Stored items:
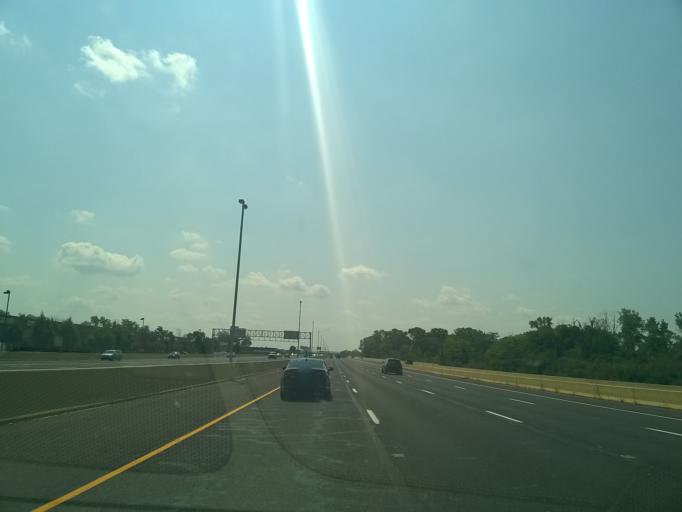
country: US
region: Indiana
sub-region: Boone County
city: Zionsville
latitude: 39.9065
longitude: -86.2700
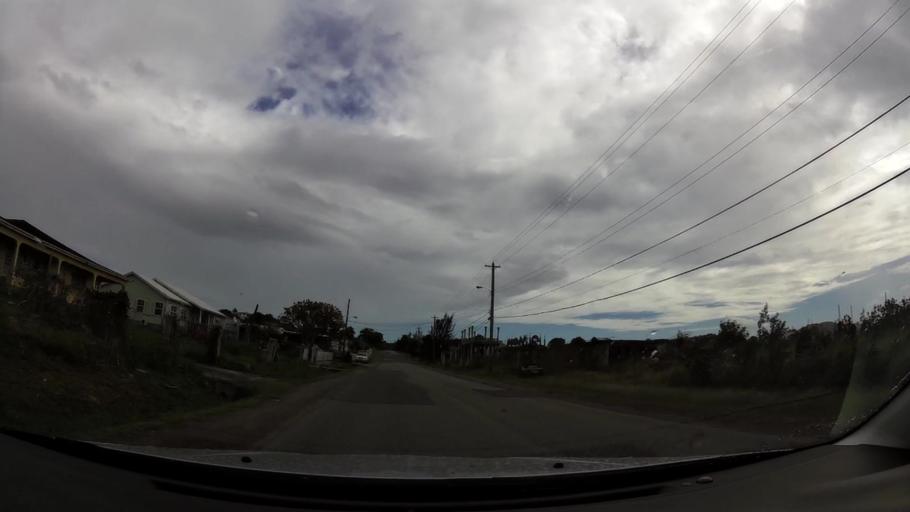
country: AG
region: Saint John
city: Saint John's
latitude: 17.1029
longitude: -61.8308
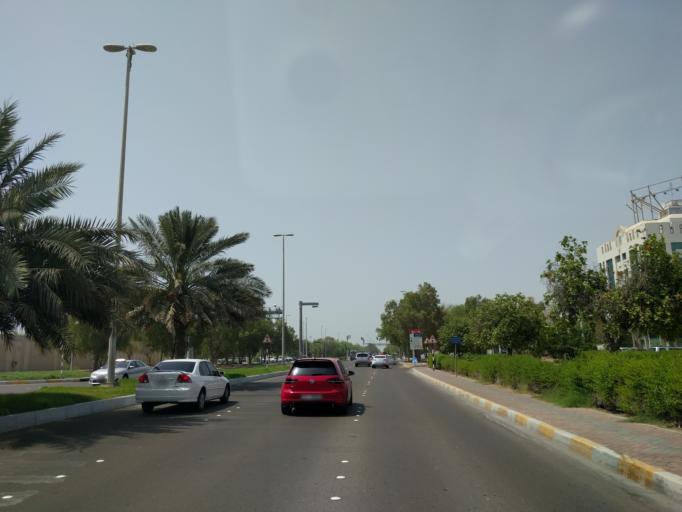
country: AE
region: Abu Dhabi
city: Abu Dhabi
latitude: 24.4323
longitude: 54.4298
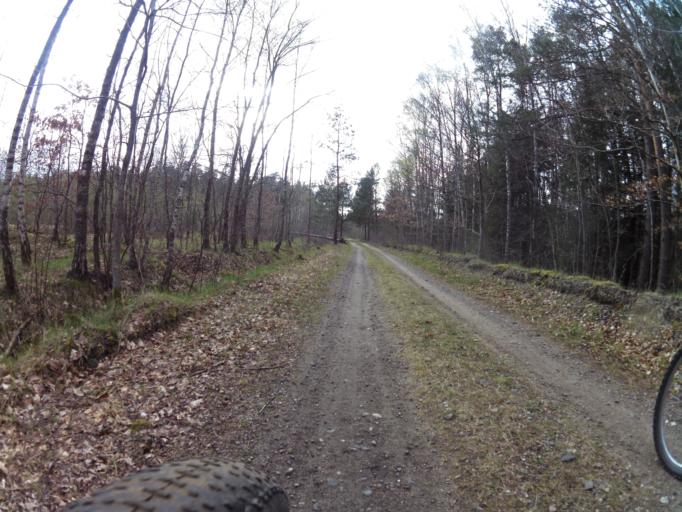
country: PL
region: West Pomeranian Voivodeship
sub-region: Powiat slawienski
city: Slawno
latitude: 54.3290
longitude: 16.7450
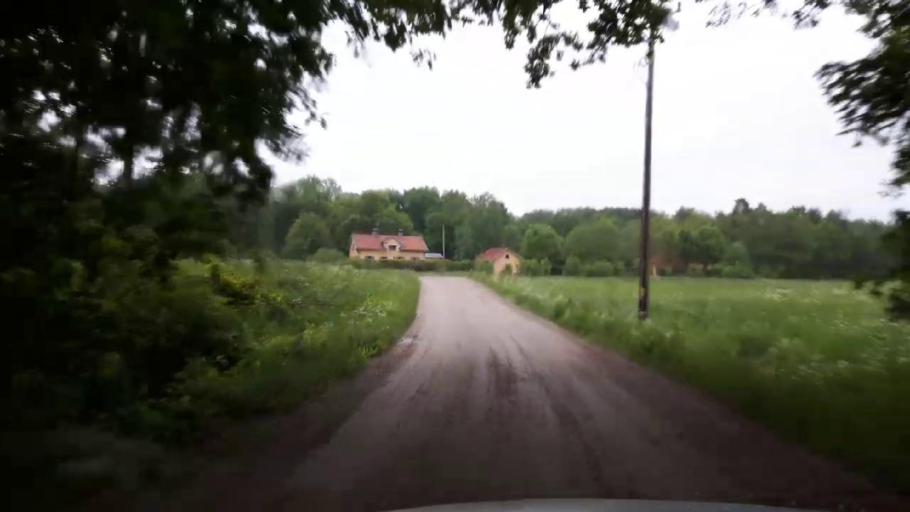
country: SE
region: Vaestmanland
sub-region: Arboga Kommun
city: Tyringe
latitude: 59.3819
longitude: 15.9345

● **Short task**
Write out all the records above again, switching every "city" to "town" and keeping everything else the same. Leave out the pictures.

● **Task output**
country: US
region: Indiana
sub-region: Boone County
town: Zionsville
latitude: 39.9065
longitude: -86.2700
country: AG
region: Saint John
town: Saint John's
latitude: 17.1029
longitude: -61.8308
country: AE
region: Abu Dhabi
town: Abu Dhabi
latitude: 24.4323
longitude: 54.4298
country: PL
region: West Pomeranian Voivodeship
sub-region: Powiat slawienski
town: Slawno
latitude: 54.3290
longitude: 16.7450
country: SE
region: Vaestmanland
sub-region: Arboga Kommun
town: Tyringe
latitude: 59.3819
longitude: 15.9345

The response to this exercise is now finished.